Era evidente que la reina no andaba muy desencaminada, sobre todo para quienes compartían el mismo techo que la pareja. Allí amor no había mucho, al menos por parte de la señora, pues el señor no tenía ojos más que para ella. La relación parecía, en ocasiones, tan distante que se podía cortar la mirada ausente de Niut sin ninguna dificultad. En tales momentos, él aparentaba hacerse cargo de la situación y se convencía de que aquellos cambios de estado de ánimo formaban parte de la naturaleza de su esposa. Semejantes episodios daban paso a encuentros tumultuosos en los cuales Neferhor trataba de saciar con su esposa aquella sed que siempre parecía perseguirle.

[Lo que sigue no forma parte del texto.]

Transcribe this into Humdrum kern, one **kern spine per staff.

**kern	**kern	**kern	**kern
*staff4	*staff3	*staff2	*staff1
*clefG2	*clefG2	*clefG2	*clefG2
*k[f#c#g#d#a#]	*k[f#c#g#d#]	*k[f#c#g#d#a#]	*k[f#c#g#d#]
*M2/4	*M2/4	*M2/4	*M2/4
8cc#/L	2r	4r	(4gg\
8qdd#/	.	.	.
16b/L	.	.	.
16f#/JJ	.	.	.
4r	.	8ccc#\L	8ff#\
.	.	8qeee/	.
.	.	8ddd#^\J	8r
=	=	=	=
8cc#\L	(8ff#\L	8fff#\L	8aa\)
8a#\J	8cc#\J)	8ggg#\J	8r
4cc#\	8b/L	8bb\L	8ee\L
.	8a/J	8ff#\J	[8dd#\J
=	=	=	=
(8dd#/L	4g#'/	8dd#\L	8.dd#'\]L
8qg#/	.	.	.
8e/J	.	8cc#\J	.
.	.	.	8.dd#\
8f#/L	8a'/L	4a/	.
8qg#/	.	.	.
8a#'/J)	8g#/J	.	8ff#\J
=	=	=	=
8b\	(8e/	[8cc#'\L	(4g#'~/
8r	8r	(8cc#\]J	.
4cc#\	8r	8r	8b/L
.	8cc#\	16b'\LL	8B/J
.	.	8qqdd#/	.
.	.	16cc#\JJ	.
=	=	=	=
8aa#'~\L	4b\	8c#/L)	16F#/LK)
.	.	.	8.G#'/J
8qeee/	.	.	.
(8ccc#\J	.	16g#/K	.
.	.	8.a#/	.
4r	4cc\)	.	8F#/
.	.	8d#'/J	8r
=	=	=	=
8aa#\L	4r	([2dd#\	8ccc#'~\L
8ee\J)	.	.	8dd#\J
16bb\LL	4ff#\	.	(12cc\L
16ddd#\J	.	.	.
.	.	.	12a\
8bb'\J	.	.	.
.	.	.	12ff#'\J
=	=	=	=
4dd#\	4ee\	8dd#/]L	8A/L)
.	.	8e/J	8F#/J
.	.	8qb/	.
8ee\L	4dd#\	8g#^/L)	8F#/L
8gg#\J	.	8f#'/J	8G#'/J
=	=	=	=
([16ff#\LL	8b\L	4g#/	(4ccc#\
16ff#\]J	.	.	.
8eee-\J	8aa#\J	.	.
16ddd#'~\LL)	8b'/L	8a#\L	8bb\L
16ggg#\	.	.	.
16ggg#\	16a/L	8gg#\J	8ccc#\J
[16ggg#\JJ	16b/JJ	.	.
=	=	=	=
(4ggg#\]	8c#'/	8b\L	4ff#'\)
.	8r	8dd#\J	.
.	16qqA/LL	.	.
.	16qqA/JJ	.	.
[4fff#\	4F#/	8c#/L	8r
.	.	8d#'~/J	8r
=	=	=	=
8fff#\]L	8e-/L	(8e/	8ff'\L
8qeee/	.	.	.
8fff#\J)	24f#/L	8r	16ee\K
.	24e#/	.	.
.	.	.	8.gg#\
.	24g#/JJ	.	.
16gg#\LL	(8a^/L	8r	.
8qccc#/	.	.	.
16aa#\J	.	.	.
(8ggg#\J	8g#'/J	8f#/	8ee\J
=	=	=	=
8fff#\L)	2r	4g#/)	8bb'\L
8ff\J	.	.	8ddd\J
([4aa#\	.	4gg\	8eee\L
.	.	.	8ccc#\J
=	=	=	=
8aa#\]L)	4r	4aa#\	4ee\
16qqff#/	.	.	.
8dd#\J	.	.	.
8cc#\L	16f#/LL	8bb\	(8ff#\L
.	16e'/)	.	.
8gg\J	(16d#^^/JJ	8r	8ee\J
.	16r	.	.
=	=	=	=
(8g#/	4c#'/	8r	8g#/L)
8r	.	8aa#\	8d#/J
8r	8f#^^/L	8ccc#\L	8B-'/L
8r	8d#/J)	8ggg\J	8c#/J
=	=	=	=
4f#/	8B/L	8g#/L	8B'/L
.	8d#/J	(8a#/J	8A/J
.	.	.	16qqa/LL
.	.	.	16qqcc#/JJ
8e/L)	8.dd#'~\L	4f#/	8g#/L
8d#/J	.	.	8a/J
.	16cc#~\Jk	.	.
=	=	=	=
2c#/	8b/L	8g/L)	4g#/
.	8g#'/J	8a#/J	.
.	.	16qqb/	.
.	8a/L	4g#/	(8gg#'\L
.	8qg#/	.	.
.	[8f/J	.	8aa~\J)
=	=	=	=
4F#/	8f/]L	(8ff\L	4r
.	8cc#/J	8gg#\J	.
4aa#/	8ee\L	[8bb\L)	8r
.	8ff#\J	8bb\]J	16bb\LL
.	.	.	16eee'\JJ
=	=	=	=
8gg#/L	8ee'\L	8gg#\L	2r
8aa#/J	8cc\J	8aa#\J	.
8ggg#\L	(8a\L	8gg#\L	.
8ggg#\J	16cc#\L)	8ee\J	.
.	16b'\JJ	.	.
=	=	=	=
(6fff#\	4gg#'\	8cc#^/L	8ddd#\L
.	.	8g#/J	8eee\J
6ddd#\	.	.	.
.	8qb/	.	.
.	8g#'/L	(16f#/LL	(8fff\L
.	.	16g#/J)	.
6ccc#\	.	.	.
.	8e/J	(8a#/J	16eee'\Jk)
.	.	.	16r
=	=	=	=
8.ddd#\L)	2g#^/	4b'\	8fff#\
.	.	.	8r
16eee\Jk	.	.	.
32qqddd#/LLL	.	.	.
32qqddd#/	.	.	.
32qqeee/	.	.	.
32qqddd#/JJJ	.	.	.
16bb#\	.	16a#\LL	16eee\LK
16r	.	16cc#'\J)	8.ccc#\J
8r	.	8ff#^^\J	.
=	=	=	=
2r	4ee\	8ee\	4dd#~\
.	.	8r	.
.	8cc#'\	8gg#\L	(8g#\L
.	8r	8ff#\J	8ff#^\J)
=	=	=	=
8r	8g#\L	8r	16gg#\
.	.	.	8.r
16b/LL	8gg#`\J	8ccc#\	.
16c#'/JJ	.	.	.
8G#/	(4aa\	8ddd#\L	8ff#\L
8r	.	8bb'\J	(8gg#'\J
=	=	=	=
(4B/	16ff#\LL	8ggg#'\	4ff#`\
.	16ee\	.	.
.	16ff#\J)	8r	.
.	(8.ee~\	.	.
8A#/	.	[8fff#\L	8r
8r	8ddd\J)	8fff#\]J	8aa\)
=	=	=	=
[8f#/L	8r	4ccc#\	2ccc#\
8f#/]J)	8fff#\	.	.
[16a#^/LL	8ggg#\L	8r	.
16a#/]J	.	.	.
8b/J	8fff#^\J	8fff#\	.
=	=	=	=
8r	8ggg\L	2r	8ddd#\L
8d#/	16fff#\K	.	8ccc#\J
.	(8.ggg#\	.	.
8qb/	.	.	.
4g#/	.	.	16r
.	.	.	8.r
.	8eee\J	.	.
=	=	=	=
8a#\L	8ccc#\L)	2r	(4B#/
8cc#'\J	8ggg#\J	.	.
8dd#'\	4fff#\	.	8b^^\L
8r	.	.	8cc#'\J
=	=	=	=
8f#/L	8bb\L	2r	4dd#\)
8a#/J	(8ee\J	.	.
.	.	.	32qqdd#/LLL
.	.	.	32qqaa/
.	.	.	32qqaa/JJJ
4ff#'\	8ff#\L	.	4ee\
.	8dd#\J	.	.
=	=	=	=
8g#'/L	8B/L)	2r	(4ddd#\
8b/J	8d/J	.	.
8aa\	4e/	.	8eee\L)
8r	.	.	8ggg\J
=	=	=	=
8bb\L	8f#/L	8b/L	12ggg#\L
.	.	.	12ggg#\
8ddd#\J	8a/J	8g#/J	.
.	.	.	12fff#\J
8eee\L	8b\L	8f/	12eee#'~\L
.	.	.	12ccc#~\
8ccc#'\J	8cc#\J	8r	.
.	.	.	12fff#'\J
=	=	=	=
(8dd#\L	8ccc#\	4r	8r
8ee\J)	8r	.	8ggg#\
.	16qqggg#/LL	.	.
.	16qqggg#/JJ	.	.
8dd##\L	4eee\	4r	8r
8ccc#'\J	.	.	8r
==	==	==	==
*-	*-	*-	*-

Sin embargo, las noches de pasión se fueron distanciando más en el tiempo, hasta que afloraron las primeras excusas. Las fiestas dejaban a Niut agotada, y paulatinamente comenzó a sufrir persistentes dolores de cabeza. Él debía comprenderlo, pues para eso era su esposo al que, aseguraba, amaría toda la vida.

Sothis pensaba que el ambiente en el interior de aquella casa era mil veces peor que el
khamsin
cuando soplaba en el desierto. Había una sutil malignidad que ella era capaz de captar, y que se extendía como una amenaza verdadera. Los gatos que acostumbraban a visitarlos habían sido los primeros en sentirlo, y hacía tiempo que habían desaparecido. La nubia aborrecía a su dueña, con la que procuraba cruzar las palabras justas durante su relación diaria. No obstante, Niut parecía satisfecha con su labor como nodriza, y esta procuraba no darle motivos para los castigos a los que era tan aficionada. El niño había crecido, y ella lo quería casi tanto como a su pequeña Tait, su auténtica felicidad.

Al señor no lo veía mucho, siempre tan ocupado, pero no tenía duda de que a pesar de tener una familia era un hombre solitario, agobiado por aflicciones que a ella se le escapaban pero que debían de pesarle como las piedras de los templos. Había un cierto halo misterioso en Neferhor que la atraía, pues era auténtico, surgido de su
ka
, sin engaño alguno. Sin embargo, el escriba parecía vulnerable, y su intuición le decía que estaba predestinado a sufrir, aunque el dios lo distinguiera con su amistad y le cubriera de honores.